DiMasi Defies Ethics Commission

Usually means you have SOMETHING to HIDE!!!

Also see:
Dirty DiMasi

For more on this contemptible scum, type "DiMasi" into my blog search and see what comes up.


"DiMasi refuses to provide records; Ethics panel files motion to force his compliance" by Andrea Estes and Stephen Kurkjian, Globe Staff And Globe Correspondent | November 3, 2008

House Speaker Salvatore F. DiMasi is refusing to comply with a demand for records from the state Ethics Commission in its conflict-of-interest investigation, leading to a secretive legal showdown that has yet to be resolved, according to officials familiar with the matter.

As DiMasi was spurning the ethics panel, his personal accountant, Richard Vitale, unsuccessfully attempted to quash a state grand jury subpoena last week for e-mail records, according to another court official briefed on the matter.

The Ethics Commission is looking into multimillion-dollar state contracts awarded to a software company, Cognos ULC, in 2006 and 2007. Cognos and an independent sales agent paid some of DiMasi's friends and business associates more than $2 million while the software firm was pressing for lucrative state business. DiMasi had been actively pushing other state officials for the exact kind of performance management software that Cognos produces.

One of those friends was Vitale, who was given payments totaling $600,000 by the Cognos sales agent - in two lump sums after Cognos won state contracts. As he was working for Cognos, Vitale had extended DiMasi a highly unusual $250,000 revolving line of credit, secured by a third mortgage on DiMasi's North End condominium.

Do you get those kins of deals, citizens of Massachusetts?

The Globe previously reported that the Ethics Commission and state Attorney General Martha Coakley's grand jury are two of the five agencies looking into the money that some of DiMasi's friends and business associates received from groups with business interests on Beacon Hill. The FBI has also made initial inquiries, according to state and federal sources. And Secretary of State William F. Galvin has been investigating whether Vitale and two other friends of DiMasi's received lobbying fees without reporting them, as required by state law.

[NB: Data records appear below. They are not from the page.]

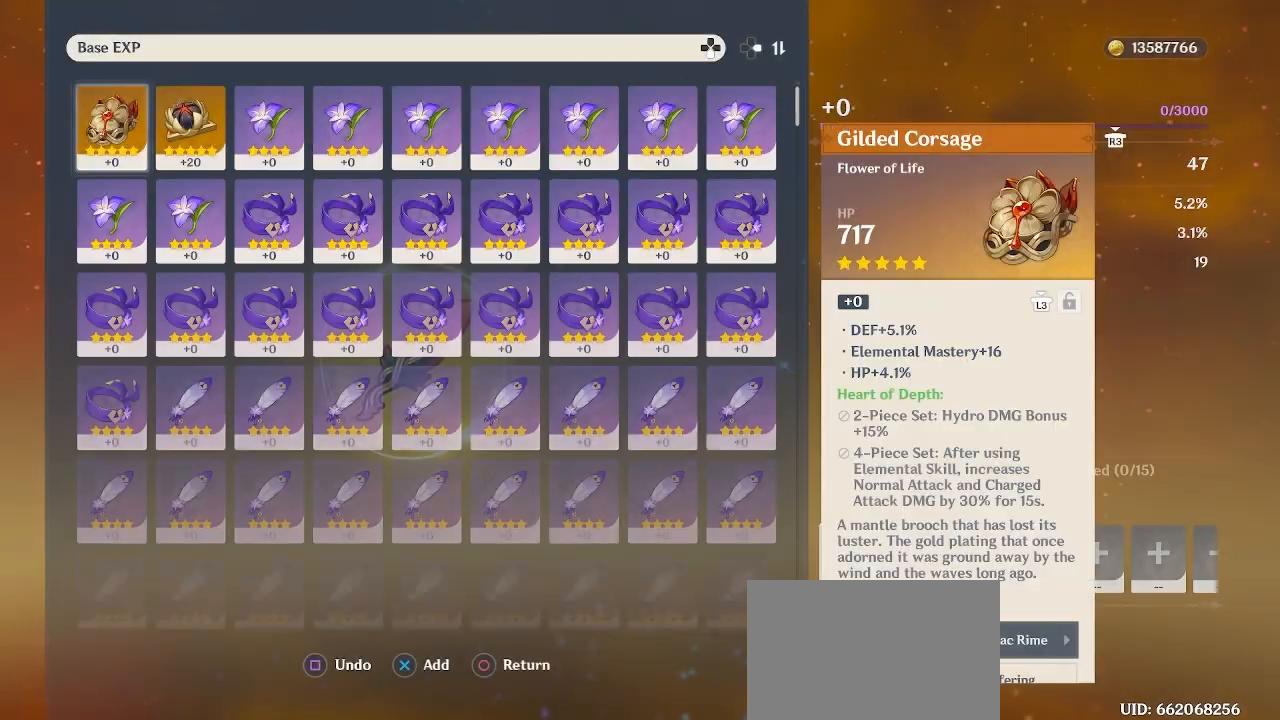
{"buttons": [], "left_stick": "center", "right_stick": "center", "events": [[283, "left_stick", "right"], [400, "left_stick", "center"]]}
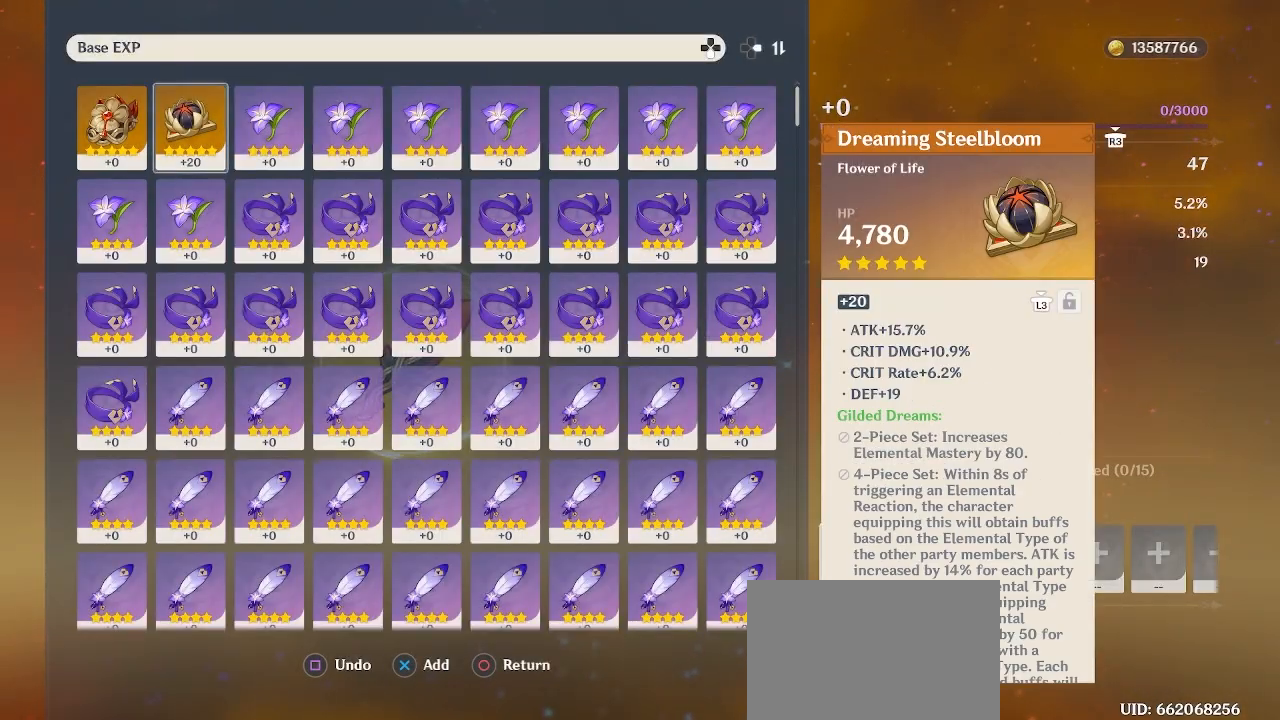
{"buttons": ["CIRCLE"], "left_stick": "center", "right_stick": "center", "events": [[133, "CROSS", "down"], [217, "CROSS", "up"], [433, "CIRCLE", "down"]]}
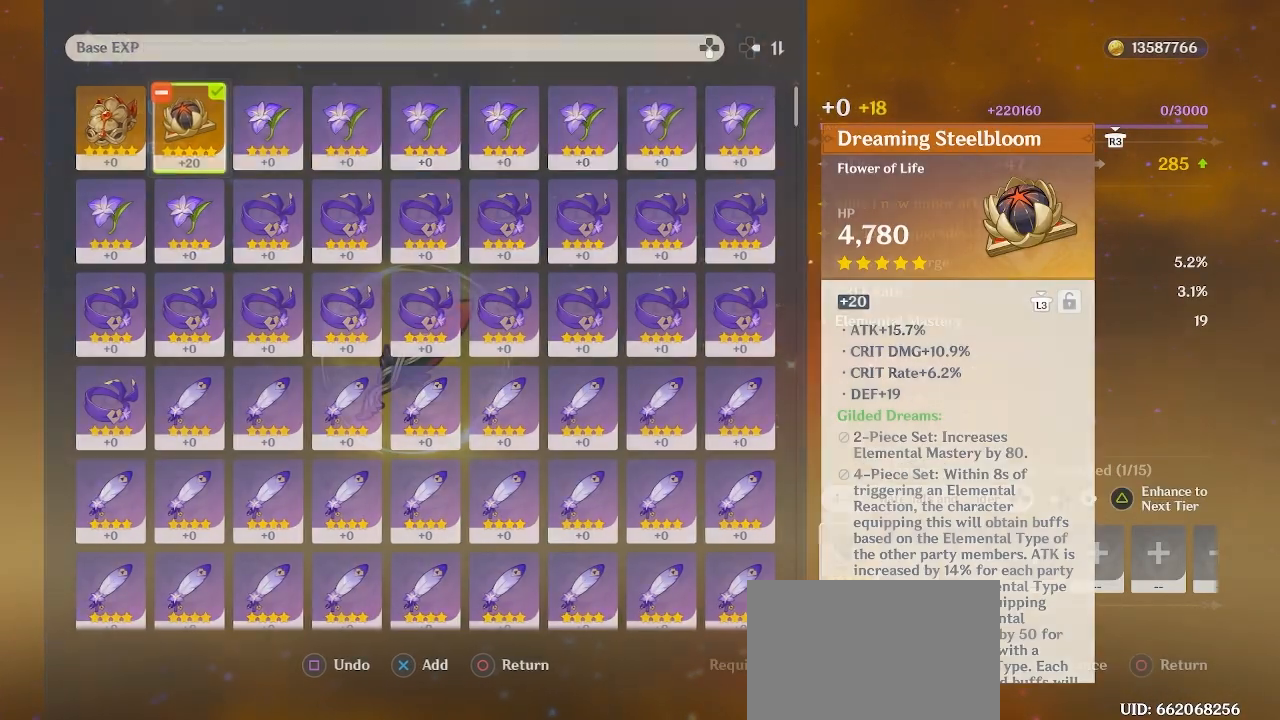
{"buttons": [], "left_stick": "center", "right_stick": "center", "events": [[17, "CIRCLE", "up"]]}
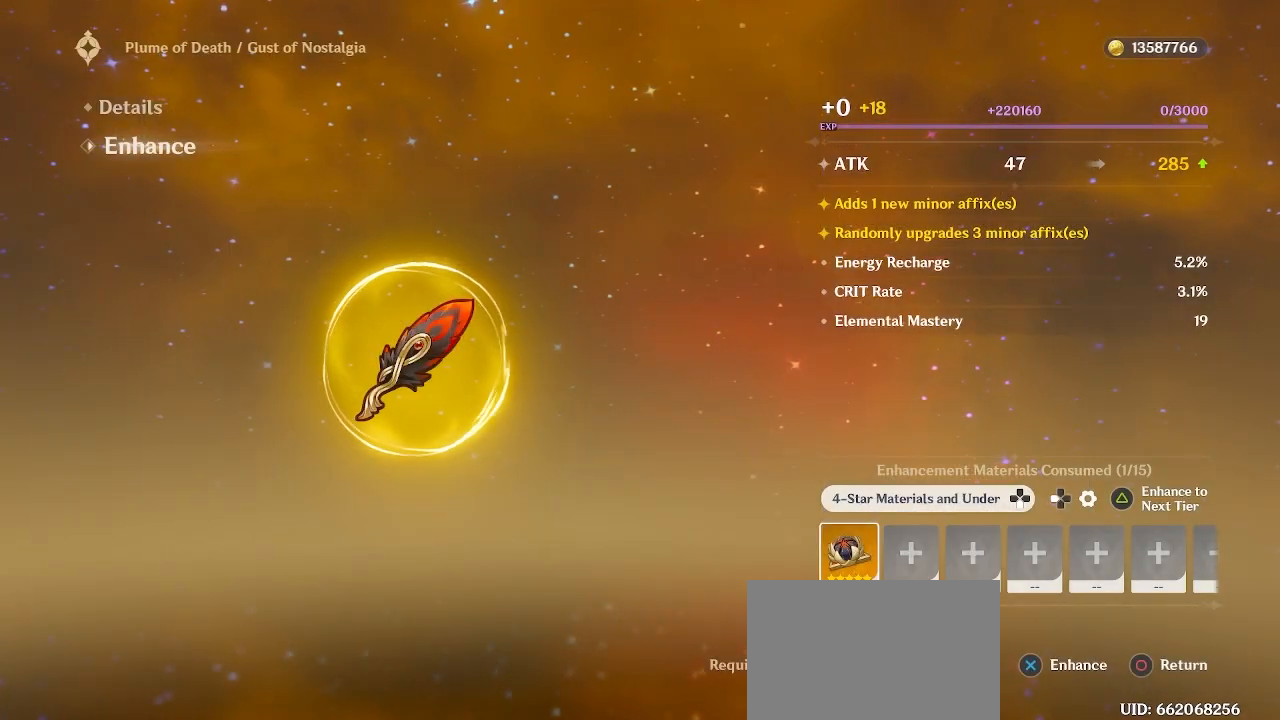
{"buttons": [], "left_stick": "center", "right_stick": "center", "events": []}
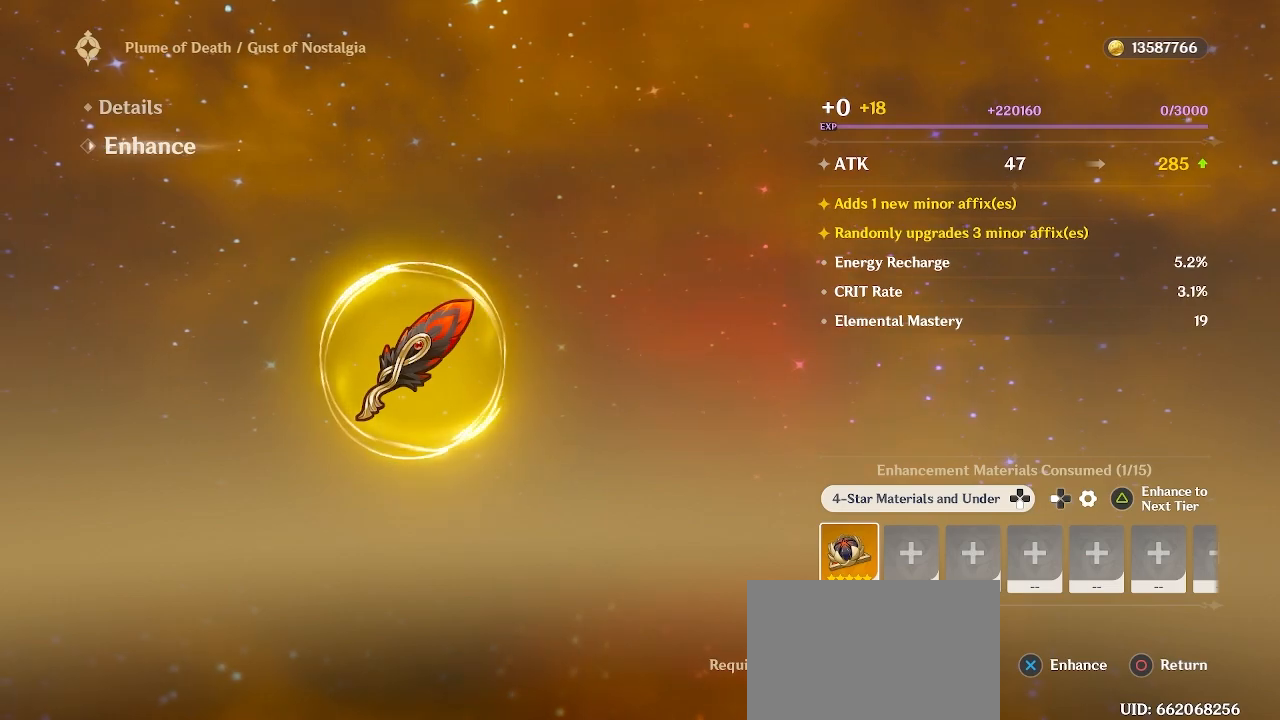
{"buttons": [], "left_stick": "center", "right_stick": "center", "events": [[117, "CIRCLE", "down"], [183, "CIRCLE", "up"]]}
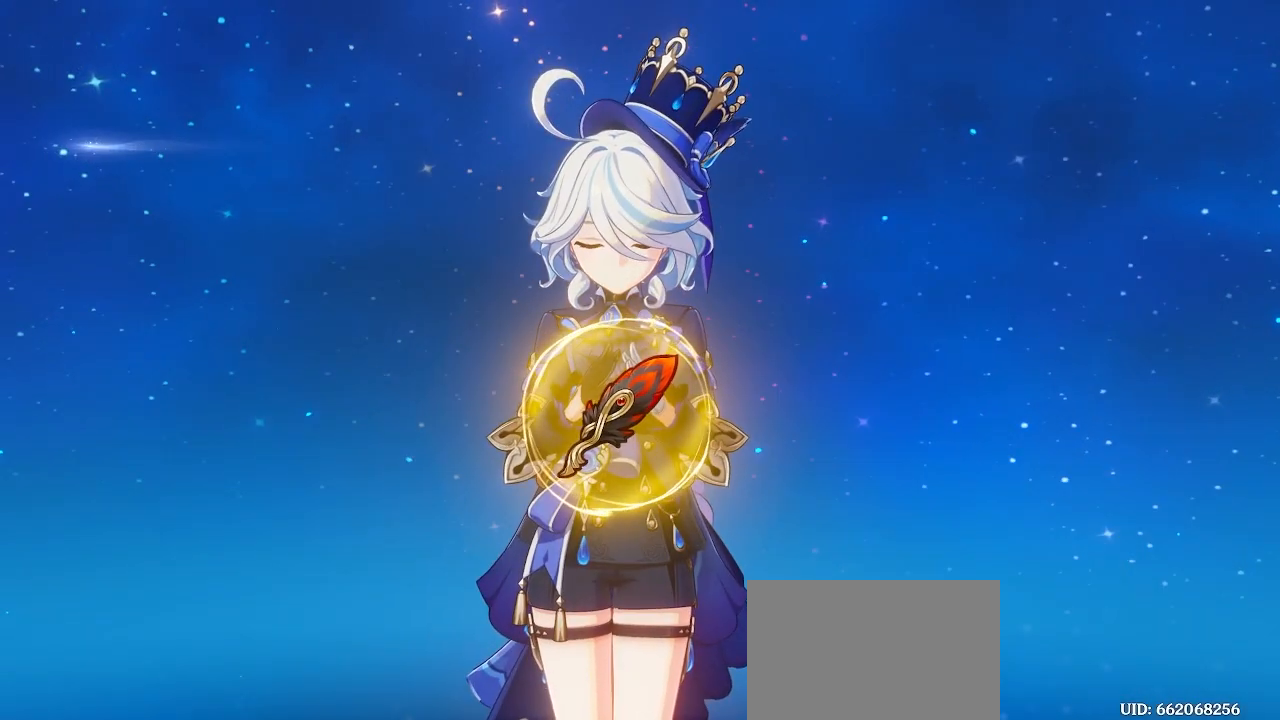
{"buttons": [], "left_stick": "center", "right_stick": "center", "events": []}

Inspector General Gregory Sullivan has been investigating the circumstances surrounding the awarding of two major Cognos contracts - a $4.5 million contract with the education department in 2006 and a $13 million technology contract with the state's Executive Office for Administration & Finance. The latter contract was revoked after a scathing inspector general report, and the money was returned to the state.

DiMasi has denied steering any contracts to Cognos, and said he didn't know his friends were receiving any payments. Though the contracts were awarded by executive agencies, they required special funding from the Legislature. Former Cognos employees and state officials have said that Joseph Lally, a former company vice president turned independent sales broker, bragged that he was friends with DiMasi and could have money added to the budget for the software.

Which means DiMasi is a LIAR!!!

Vitale and Lally were not the only ones who benefited from the Cognos deals. Steven J. Topazio, a criminal defense lawyer who shares office space with DiMasi, received a $5,000-a-month retainer from Cognos for two years. Topazio has not responded to requests for comments. And lobbyist Richard McDonough, a longtime DiMasi associate and Cognos's lobbyist, received $1.45 million from Cognos and Lally, $1.1 million of which he failed to report to state regulators, according to the Inspector General. McDonough has denied violating any lobbying laws. --more--"

The STENCH from the Massachusetts STATE HOUSE kind of gets to you, doesn't it, readers?